South African Medical Research Council (SAMRC) has decades of experience in managing large research consortia and local and international funding programs, in both the research and innovation domains. The SAMRC is leading South Africa’s research and innovation response to COVID-19.
“Throughout the pandemic, the South African Medical Research Council has been actively funding, conducting and facilitating research and development,” said Dr. Michelle Mulder, Executive Director Grants, Innovation and Product Development (GIPD) of the SAMRC. “As part of this new collaboration our domain will be facilitating product and clinical development so that we can bring new products to market, allowing maximum participation of African countries in developing and testing context appropriate products.”
Africa Centres for Disease Control and Prevention (Africa CDC), is a specialised technical institution of the African Union that strengthens the capacity and capability of Africa’s public health institutions as well as partnerships to detect and respond quickly and effectively to disease threats and outbreaks, based on data-driven interventions and programmes.
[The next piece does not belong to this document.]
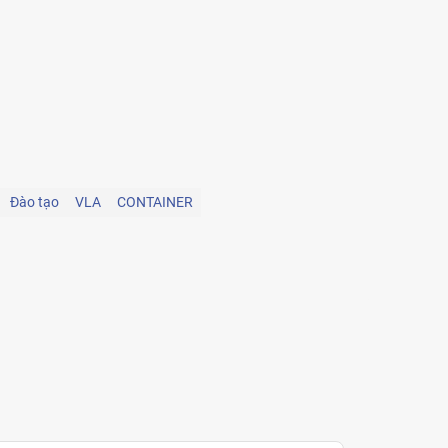
Đào tạo
VLA
CONTAINER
“Over the last few weeks there is a worrying increase in the number of cases across Africa and COVID-19 variants are causing a shocking wave of COVID-19 hospitalisation and death,” said Dr. John Nkengasong, Director of the Africa CDC. “Our objective is to ensure Africa has timely access to vaccines to protect public health security, by establishing a sustainable vaccine development and manufacturing ecosystem in Africa. As well as public health social measures, it is critical the world shares vaccine technologies now with African countries while also building up the manufacturing capacity across the region to help battle back against COVID-19 and also to leave a legacy for future pandemics.”